BEGIN DATA RECORDS

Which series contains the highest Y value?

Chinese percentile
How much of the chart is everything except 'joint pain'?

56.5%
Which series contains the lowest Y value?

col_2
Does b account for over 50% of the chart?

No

END DATA RECORDS
BEGIN DATA RECORDS

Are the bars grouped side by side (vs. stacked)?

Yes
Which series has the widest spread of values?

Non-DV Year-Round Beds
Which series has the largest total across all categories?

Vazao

END DATA RECORDS

TASK DESCRIPTION:
Locate every line of the material that contains the word "Which", and copy each of those lines.

SOLUTION TO THIS PROBLEM:
Which series contains the highest Y value?
Which series contains the lowest Y value?
Which series has the widest spread of values?
Which series has the largest total across all categories?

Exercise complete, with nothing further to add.